果真,李素又不痛不癢的刺了韶華兩句,韶華原本不想費口舌,隻當着耳旁風,但轉念一想福晉還坐在上首看着呢,現下也就裝作愠怒怼了回去。
這不正是福晉想看到的嗎,自己何不如了她的意?
請安散了後,徐嬷嬷過來扶着雲齊起身,“奴婢在後頭聽着,這張佳氏是個沉不住氣的,李氏不過說了兩句便急了,想來也不是個穩重的,久了主子爺也就厭了。”
雲齊揉揉額角,吩咐玉梅把賬冊抱過來,“再看看吧,本福晉看她也不簡單,怕不又是第二個李氏。”
“李氏是個心裡藏奸的,面上一副沒甚心機、沖動易怒的樣子,實則心思深沉着呢。張佳氏畢竟才入府,奴婢看她不如李氏,聽說昨兒個韶光院大晚上的把膳房折騰的雞飛狗跳,就由着爺胡吃海喝,隻會一味讨好不會規勸,能頂個什麼事。”徐嬷嬷忿忿不平。
李氏卻不知自個早已被正院裡看透了。
其實徐嬷嬷這話卻是錯了,規勸是有必要,但自持身份大事小事上都要管着勸着,食不言、菜不能夾三次以上、晚間當少食……任誰成日裡聽了不煩?更何況主子爺那種身份的。
韶華不知旁人能不能做到,扪心自問,反正她自個覺得這些規矩太過束縛人了,自然也不會去勸四爺,隻要緊的事上才變着法子提那麼一兩句罷了。
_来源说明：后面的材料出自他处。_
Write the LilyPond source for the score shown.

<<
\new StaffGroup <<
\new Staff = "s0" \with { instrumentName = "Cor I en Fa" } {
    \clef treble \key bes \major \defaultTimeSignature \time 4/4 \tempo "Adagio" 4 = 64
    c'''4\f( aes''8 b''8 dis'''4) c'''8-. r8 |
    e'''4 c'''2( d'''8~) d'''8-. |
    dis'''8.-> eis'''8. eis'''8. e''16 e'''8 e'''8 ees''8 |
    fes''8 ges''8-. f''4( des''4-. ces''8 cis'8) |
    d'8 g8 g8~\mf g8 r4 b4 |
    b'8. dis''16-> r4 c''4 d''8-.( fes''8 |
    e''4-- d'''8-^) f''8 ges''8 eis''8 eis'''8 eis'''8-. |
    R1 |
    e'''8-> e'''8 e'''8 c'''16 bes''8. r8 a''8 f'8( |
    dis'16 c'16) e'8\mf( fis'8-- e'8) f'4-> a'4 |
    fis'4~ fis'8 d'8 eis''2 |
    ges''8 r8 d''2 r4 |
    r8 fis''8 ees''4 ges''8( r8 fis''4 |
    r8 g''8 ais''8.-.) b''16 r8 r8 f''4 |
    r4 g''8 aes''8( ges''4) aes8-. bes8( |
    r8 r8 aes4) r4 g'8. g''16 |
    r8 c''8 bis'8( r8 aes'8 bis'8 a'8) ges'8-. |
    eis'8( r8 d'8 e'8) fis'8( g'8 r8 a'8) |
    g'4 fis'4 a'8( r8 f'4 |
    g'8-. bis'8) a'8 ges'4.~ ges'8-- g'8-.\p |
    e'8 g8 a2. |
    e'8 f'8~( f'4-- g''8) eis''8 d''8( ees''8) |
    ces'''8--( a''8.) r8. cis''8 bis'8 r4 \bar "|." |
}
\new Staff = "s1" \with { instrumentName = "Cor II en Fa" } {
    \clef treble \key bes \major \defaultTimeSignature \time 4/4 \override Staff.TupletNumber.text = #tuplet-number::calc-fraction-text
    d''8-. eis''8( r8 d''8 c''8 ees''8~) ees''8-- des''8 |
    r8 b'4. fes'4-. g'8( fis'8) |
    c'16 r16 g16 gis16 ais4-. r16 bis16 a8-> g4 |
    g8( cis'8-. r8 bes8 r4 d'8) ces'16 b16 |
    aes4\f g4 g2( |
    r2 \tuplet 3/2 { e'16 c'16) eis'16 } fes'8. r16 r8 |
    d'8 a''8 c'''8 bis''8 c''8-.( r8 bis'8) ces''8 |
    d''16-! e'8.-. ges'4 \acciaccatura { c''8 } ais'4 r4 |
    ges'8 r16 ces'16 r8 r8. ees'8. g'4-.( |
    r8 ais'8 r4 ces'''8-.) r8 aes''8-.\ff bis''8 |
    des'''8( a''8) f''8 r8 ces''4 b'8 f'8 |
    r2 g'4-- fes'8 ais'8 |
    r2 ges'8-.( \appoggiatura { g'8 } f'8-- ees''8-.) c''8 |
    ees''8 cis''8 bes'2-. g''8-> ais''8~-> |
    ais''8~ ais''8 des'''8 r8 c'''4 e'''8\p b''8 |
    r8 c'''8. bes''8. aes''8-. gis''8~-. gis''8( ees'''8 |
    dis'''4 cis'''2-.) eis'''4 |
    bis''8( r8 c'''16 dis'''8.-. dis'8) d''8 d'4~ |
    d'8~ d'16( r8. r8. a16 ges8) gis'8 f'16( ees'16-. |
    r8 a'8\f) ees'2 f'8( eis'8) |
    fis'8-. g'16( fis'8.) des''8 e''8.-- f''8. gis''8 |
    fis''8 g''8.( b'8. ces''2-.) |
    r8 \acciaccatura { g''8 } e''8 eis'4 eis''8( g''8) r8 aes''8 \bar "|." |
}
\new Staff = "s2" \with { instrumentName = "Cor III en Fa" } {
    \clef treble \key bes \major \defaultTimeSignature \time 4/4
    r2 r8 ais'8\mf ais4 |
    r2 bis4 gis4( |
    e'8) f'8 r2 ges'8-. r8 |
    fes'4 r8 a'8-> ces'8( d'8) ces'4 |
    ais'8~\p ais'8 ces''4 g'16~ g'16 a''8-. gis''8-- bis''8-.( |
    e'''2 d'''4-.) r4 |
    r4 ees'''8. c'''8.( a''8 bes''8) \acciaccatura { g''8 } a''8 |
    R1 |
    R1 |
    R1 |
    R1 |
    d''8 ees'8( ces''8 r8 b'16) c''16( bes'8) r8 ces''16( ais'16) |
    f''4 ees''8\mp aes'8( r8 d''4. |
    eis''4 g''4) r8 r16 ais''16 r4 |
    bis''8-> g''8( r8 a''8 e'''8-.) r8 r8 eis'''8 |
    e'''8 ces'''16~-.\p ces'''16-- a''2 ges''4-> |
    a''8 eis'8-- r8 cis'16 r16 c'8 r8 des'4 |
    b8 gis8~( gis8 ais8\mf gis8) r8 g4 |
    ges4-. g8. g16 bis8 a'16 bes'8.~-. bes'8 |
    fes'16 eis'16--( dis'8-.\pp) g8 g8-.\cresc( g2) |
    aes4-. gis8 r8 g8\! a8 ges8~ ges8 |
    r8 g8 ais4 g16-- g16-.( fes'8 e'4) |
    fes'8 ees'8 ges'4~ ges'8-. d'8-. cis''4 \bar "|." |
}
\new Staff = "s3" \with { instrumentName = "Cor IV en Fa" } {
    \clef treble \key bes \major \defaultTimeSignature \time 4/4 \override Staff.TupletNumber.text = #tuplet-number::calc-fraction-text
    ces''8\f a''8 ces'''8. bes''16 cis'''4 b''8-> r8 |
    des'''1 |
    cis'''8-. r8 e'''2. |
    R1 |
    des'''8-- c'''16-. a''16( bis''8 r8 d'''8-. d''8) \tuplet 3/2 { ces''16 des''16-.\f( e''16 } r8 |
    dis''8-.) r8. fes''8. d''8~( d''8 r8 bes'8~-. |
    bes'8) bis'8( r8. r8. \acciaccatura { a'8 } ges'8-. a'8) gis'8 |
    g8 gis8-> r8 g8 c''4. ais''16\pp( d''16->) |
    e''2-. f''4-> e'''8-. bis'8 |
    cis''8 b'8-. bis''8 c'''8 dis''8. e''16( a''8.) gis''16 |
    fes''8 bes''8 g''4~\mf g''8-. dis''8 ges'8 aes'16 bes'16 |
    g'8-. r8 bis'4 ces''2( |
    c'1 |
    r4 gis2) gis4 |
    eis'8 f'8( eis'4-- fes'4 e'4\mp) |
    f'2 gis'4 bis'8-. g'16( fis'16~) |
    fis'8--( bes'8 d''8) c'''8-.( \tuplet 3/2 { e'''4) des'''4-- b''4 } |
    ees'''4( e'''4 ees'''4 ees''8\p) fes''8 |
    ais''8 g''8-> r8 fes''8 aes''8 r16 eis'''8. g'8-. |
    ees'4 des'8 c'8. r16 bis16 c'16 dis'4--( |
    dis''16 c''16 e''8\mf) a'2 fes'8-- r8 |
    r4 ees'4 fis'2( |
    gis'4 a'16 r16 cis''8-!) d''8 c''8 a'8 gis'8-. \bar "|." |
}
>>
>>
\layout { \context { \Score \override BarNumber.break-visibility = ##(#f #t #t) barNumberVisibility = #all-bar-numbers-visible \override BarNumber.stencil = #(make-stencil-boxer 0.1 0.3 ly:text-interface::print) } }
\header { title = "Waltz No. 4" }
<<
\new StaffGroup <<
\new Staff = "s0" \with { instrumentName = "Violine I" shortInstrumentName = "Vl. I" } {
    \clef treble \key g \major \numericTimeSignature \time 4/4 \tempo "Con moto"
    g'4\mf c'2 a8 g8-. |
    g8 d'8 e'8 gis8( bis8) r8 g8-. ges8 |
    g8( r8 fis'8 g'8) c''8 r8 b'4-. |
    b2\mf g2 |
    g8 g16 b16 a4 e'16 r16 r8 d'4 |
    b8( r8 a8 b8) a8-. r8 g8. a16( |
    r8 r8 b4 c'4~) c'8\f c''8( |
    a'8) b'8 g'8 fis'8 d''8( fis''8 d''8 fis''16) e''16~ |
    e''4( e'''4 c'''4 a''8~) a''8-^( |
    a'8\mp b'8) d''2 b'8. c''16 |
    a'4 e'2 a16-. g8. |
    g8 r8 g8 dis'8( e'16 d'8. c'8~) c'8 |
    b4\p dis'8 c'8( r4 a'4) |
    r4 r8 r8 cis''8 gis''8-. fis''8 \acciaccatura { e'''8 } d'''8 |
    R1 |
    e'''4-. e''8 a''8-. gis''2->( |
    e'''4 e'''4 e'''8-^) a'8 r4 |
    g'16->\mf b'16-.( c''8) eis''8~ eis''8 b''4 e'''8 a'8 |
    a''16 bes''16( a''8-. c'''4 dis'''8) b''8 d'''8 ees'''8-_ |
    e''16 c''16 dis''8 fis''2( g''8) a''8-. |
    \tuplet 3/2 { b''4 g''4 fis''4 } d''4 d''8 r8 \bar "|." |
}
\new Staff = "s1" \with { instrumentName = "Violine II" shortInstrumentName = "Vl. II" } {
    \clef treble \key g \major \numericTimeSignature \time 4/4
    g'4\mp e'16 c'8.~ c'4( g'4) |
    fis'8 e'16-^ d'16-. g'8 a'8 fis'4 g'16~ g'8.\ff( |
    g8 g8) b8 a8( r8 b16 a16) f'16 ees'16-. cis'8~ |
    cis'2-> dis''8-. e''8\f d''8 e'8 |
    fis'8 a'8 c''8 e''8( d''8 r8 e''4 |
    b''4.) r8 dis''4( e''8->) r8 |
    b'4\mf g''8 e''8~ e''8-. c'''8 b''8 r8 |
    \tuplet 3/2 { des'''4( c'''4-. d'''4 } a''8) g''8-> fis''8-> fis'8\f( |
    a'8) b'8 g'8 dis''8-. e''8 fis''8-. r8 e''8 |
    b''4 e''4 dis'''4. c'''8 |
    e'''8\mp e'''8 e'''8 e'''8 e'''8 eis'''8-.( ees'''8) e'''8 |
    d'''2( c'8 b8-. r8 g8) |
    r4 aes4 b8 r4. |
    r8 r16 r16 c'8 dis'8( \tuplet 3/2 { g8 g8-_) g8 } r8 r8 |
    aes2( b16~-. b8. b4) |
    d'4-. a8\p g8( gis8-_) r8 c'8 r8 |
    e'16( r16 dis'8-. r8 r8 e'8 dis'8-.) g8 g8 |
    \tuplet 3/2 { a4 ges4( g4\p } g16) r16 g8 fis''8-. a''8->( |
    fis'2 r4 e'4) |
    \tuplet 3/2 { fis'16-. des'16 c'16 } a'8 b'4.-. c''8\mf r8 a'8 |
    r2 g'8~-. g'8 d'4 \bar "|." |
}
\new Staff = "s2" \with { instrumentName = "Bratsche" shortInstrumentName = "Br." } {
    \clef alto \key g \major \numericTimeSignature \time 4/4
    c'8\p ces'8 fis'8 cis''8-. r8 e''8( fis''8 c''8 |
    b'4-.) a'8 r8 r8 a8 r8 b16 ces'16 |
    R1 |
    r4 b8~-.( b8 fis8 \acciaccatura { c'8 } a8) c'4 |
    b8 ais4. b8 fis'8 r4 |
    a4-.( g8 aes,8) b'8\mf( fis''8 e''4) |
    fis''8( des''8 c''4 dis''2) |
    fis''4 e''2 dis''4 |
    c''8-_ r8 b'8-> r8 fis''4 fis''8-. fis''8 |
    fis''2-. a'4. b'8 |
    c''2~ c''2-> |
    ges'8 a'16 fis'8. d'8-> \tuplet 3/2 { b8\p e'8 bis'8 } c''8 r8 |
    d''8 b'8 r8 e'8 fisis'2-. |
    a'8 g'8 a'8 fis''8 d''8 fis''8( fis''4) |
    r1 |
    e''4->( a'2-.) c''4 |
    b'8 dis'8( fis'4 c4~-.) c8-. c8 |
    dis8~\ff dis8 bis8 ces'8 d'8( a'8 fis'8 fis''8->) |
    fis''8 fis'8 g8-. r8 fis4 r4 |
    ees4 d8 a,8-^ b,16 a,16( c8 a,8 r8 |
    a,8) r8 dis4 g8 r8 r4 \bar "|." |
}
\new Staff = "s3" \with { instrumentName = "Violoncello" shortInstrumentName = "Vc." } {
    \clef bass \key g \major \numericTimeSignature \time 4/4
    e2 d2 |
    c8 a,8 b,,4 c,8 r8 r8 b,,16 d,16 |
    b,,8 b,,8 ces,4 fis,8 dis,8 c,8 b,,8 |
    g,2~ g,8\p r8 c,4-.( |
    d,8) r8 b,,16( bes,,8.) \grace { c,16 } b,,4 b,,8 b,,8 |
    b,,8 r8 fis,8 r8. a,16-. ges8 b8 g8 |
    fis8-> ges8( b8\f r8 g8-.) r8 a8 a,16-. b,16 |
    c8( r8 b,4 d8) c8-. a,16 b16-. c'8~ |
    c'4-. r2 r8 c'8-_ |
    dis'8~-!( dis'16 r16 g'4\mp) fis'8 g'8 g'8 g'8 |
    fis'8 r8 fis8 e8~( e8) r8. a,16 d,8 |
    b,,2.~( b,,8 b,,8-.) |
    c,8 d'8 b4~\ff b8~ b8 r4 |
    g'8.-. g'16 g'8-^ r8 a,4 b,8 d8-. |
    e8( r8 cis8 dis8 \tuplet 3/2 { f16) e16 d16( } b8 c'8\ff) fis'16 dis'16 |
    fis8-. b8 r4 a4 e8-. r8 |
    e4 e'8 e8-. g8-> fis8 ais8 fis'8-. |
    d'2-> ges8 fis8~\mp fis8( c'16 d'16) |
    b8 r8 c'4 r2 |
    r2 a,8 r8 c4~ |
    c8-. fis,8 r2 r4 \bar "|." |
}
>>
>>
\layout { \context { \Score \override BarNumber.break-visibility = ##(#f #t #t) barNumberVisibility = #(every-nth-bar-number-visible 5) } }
聽此雲齊也有些看不上,張佳氏是額娘開了口,皇阿瑪賜下來的,她自然要擡舉她,如此在額娘那裡也有個交代,隻是自己對她也是有忌憚的,畢竟是滿軍旗,若再生個阿哥,便也能壓她一頭了。是以若張佳氏真是個擡不起來的,她也能微松一口氣。
雲齊雖自持正妻體面,平日裡并不怎麼跟底下這些庶福晉格格們一起争爺的寵,庶福晉、格格說到底也就是個妾罷了,但是若涉及子嗣自然又不一樣了。
“今兒的補藥熬好了嗎?”還是得趕緊有了喜信才是,府裡除了宋氏那裡爺不常去,張佳氏雖才進府,但爺似對她有些喜歡,李氏那裡更别提了,這兩年也算是長寵不衰,若是被她們搶先生了阿哥,自己這個福晉的位置可就坐不穩了。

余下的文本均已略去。